**DESCRIPTION OF THE TASK**. Extract each line holding the word "Pflanzenarten" from the entries.

**RECORDED INFORMATION**.
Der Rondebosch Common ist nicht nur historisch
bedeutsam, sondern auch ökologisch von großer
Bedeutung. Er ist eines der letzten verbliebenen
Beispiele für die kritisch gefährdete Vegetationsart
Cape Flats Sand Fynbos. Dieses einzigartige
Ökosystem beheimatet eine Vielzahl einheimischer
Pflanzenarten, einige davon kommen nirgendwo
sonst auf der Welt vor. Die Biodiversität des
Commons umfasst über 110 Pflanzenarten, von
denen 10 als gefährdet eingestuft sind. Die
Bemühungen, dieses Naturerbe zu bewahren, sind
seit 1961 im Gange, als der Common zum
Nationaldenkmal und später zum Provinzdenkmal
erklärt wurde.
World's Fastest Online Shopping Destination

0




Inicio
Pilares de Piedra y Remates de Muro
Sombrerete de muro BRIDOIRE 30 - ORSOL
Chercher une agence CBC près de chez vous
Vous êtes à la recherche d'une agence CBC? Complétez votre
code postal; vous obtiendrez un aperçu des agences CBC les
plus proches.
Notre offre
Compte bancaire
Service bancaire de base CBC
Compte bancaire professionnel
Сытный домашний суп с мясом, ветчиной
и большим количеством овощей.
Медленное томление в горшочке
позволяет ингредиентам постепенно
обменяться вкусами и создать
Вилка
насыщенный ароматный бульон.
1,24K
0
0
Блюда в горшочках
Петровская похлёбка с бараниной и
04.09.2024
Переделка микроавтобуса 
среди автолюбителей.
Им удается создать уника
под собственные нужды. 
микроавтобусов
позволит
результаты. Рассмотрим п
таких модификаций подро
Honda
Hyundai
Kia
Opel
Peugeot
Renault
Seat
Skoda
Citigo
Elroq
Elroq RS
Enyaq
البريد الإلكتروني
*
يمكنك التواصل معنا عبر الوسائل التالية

**RESPONSE BELOW**.
Pflanzenarten, einige davon kommen nirgendwo
Commons umfasst über 110 Pflanzenarten, von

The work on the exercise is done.